Curruchiche et la procureure générale, Consuelo Porras, figurent depuis des années sur les listes de personnes sanctionnées par les États-Unis et l’Union européenne. Ces sanctions comprennent l’annulation de visas, des restrictions financières et des déclarations publiques dans lesquelles ils sont accusés d’« actes importants de corruption » et d’« atteinte à la démocratie ». Les autorités internationales affirment que leurs actions portent gravement atteinte à l'indépendance judiciaire du Guatemala et entravent la lutte contre l'impunité.

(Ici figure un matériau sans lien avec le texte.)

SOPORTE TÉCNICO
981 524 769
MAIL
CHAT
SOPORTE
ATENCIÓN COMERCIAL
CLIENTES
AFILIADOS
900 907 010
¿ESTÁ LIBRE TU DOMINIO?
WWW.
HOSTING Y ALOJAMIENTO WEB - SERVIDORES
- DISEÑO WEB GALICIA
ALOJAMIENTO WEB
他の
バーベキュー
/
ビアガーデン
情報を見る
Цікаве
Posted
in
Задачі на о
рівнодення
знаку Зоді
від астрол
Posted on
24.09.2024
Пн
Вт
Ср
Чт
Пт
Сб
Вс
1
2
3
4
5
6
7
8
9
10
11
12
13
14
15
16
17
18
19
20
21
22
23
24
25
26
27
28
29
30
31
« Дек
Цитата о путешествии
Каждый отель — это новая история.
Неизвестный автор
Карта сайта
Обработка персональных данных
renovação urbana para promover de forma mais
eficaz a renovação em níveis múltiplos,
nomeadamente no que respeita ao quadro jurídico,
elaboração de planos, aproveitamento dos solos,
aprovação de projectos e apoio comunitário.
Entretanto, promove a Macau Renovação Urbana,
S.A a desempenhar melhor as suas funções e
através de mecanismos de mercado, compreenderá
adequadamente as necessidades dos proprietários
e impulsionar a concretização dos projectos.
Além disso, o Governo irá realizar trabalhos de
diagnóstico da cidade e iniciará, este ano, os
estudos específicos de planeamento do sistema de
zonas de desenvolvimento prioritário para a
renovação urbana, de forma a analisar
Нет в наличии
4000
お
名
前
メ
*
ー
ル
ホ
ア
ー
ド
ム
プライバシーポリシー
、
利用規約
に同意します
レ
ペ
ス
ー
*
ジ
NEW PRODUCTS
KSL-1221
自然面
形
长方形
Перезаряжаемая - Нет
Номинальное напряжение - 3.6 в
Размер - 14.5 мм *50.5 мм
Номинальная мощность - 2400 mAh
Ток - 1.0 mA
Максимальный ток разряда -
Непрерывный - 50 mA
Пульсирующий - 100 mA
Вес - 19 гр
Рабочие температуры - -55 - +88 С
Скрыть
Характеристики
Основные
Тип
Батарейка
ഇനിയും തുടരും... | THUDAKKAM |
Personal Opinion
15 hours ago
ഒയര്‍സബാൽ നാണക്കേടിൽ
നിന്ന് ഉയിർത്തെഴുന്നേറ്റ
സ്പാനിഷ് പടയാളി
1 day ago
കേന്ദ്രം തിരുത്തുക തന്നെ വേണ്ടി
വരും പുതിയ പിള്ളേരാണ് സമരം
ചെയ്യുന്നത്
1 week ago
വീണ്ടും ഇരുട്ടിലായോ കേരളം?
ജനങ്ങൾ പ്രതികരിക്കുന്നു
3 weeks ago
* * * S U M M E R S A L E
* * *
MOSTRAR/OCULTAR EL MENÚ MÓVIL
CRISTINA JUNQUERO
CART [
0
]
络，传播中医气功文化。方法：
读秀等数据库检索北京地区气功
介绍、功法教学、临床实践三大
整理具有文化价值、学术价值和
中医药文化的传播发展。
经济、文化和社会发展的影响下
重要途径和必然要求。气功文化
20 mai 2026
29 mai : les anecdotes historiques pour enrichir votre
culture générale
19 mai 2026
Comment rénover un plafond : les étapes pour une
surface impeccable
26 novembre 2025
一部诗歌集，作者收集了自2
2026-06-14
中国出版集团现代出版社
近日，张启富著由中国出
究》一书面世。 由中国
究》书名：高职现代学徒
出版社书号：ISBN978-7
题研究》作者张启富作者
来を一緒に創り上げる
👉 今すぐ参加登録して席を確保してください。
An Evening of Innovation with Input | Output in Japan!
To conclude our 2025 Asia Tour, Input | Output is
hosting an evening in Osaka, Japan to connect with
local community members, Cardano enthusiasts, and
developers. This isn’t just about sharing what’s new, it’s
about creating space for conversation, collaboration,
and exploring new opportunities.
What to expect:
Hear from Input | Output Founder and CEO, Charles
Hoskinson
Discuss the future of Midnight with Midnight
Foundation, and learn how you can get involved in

Lors d'une conférence de presse, Curruchiche a souligné que le contrat pour l'acquisition de médicaments et d'équipements médicaux avait été signé par l'ancien ministre de la Santé, Óscar Cordón, et le directeur local de l'UNOPS. Un juge a émis un mandat d'arrêt contre Cordón, tandis que le parquet a demandé la levée de l'immunité de l'actuel chef de la Santé, Joaquín Barnoya. Tous deux sont accusés d’association illicite, d’abus d’autorité et de détournement de fonds. Le procureur a ajouté que l'ordre de finaliser le contrat viendrait du président Arévalo et de son frère Martín Arévalo, fonctionnaire de l'UNOPS à Rome.

Le président Arévalo a rejeté ces accusations lors d'une conférence de presse, où il a qualifié le cas présenté par Curruchiche de fictif et a assuré qu' »ils inventent des cas comme celui qui s'invente maintenant, c'est une fiction, ce sont des fantasmes animés d'hier et d'aujourd'hui ». Deux semaines plus tôt, Arévalo avait défendu que son frère ne participait pas aux efforts entrepris au Guatemala, soulignant que son rôle était celui de représentant de l'UNOPS auprès de la FAO.
Jusqu'à présent, le bureau local de l'UNOPS n'a pas commenté ces accusations. Curruchiche a également souligné que ce n'est pas la seule procédure ouverte contre l'actuelle administration et a déclaré que vingt-quatre enquêtes étaient en cours. En août de l'année dernière, il a demandé la levée de l'immunité d'Arévalo, l'accusant d'avoir autorisé des paiements illégaux à des entreprises de construction ; Cette pétition reste toujours sans résolution judiciaire. De même, le parquet a demandé en 2023 d'enquêter sur le président pour blanchiment d'argent présumé dans le cadre de la formation du parti Mouvement Semilla.

La lutte entre Arévalo et Porras se poursuit depuis le début de l'administration présidentielle en janvier 2024. Le président l'a accusé d'avoir tenté de perpétrer un « coup d'État » en ouvrant des enquêtes visant à empêcher son investiture. Cependant, en raison du cadre juridique actuel, le président ne dispose pas des outils nécessaires pour révoquer la procureure générale, dont le mandat expire en mai 2026, malgré les sanctions internationales à son encontre pour comportement « corrompu » et « antidémocratique ».
L'indépendance institutionnelle du ministère public (MP), inscrite dans la législation guatémaltèque, empêche la destitution anticipée du procureur général, ce qui a généré un blocage politique dans la prise de décision de l'exécutif et le contrôle de la gestion de l'État.
Différentes organisations internationales et gouvernements, dont l’OEA, l’ONU et les États-Unis, ont publiquement mis en garde contre l’utilisation politique de l’appareil judiciaire au Guatemala. Ces entités ont signalé que certaines enquêtes pouvaient être motivées par des objectifs partisans plutôt que par des critères strictement juridiques. L'inquiétude s'est intensifiée depuis le départ de la Commission internationale contre l'impunité au Guatemala (CICIG) en 2019, intensifiant les avertissements sur la détérioration de l'indépendance judiciaire et la continuité des fonctionnaires concernés par les sanctions internationales.